Tenía un nombre y un apellido en los papeles no tan singulares: Jacques Stern. Y otro pseudónimo que sí daba pistas de la grandeza y peculiaridad de su biografía; el Barón Rothschild o el Barón Loco, como también lo llamaba aquel célebre yonqui de las letras que firmaba como Wiliams Burroughs y que fue su amigo durante toda la vida pero más intensamente en los años parisinos del Hotel Beat, donde se fraguó la collera mítica de Allen Ginsberg, Gregory Corso o Peter Orlovsky, entre otros.

Pues bien, aquel Baron Rothschild era primera fila del Tablao El Jaleo de Torremolinos muchas noches de mediados de los sesenta en la que su excéntrica figura, en silla de ruedas y rodeado de asistentes/as personales, llamaba la atención pero no era para nada relacionada como la de uno de los compinches más célebres de la generación literaria más brillante del pasado siglo en los Estados Unidos. Aquel Barón daría para muchas anécdotas entre flamencos como Mariquilla, Chiquito de la Calzada o Carrete, y era muy reconocible en aquella barriada de Málaga entonces, donde vivió y contrajo matrimonio. Pero es tras la revelación de la correspondencia privada de Burroughs hace unos años, muy bien descodificada por Reality Studio, cuando su biografía, llena de sombras, comienza a mostrarnos la dimensión de una especie de mecenas-poeta maldito que nunca quiso salir del anonimato y que dejó un libro luminoso pero exiguamente editado; The Fluke.

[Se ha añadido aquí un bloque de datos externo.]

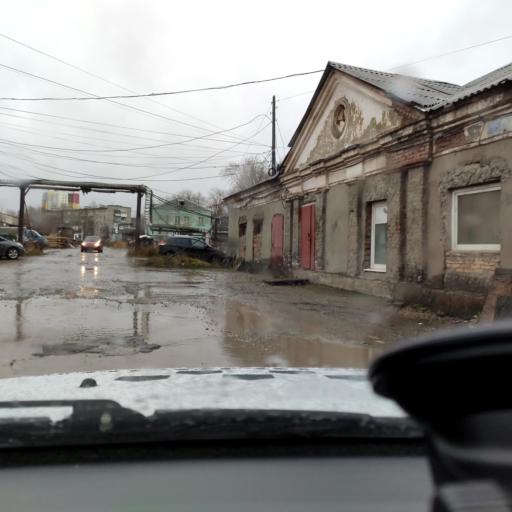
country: RU
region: Perm
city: Perm
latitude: 57.9755
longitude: 56.2811
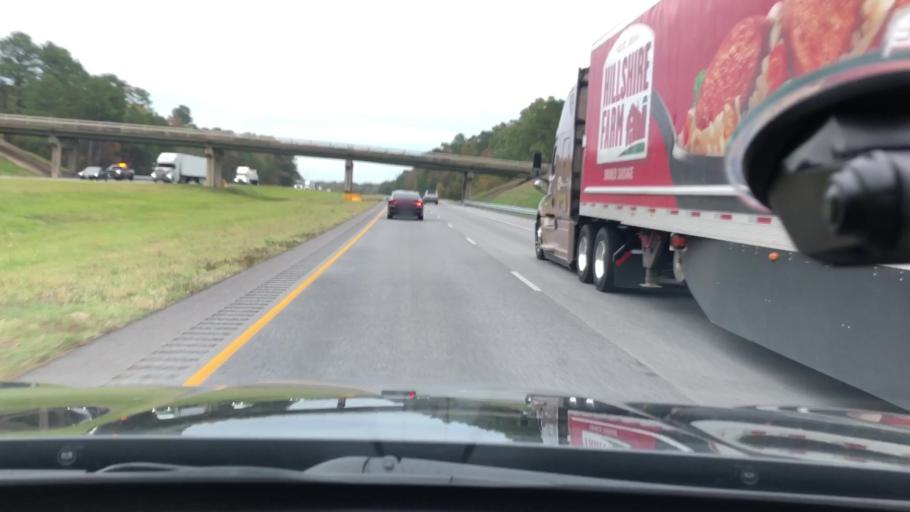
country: US
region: Arkansas
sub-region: Hempstead County
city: Hope
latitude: 33.6296
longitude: -93.7292
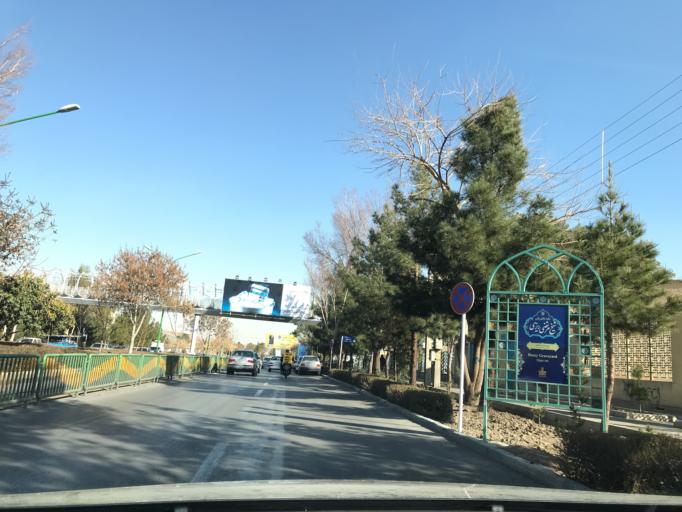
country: IR
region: Isfahan
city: Isfahan
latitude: 32.6219
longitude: 51.6766
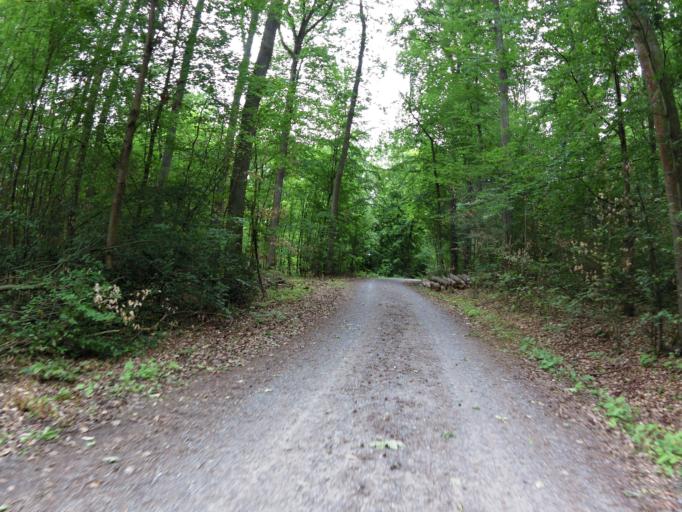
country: DE
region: Bavaria
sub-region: Regierungsbezirk Unterfranken
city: Margetshochheim
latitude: 49.8194
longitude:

Por acercarnos más a su figura, Jacques Stern nació el 3 de junio de 1932 en Francia y era hijo de una condesa y heredero natural del que fue banquero, ministro y además miembro de una de las familias judías más ricas en Europa, los Rothschild. A pesar de que contaba que de joven fue acribillado en las piernas a balazos por los nazis en la II Guerra Mundial, y que por eso andaba en silla de ruedas, lo cierto es que de muy niño emigró a Estados Unidos y no vivió la contienda, contrajo la polio que lo postró de por vida y estudió sólo un poco en Harvard, donde ya llegó como un cerebro brillante pero de donde salió como un artista ajeno al rigor académico. Su padre se suicidaría en extrañas circunstancias y parece que aquello habría podido influirle en su misteriosa y a la vez hiperbólica personalidad.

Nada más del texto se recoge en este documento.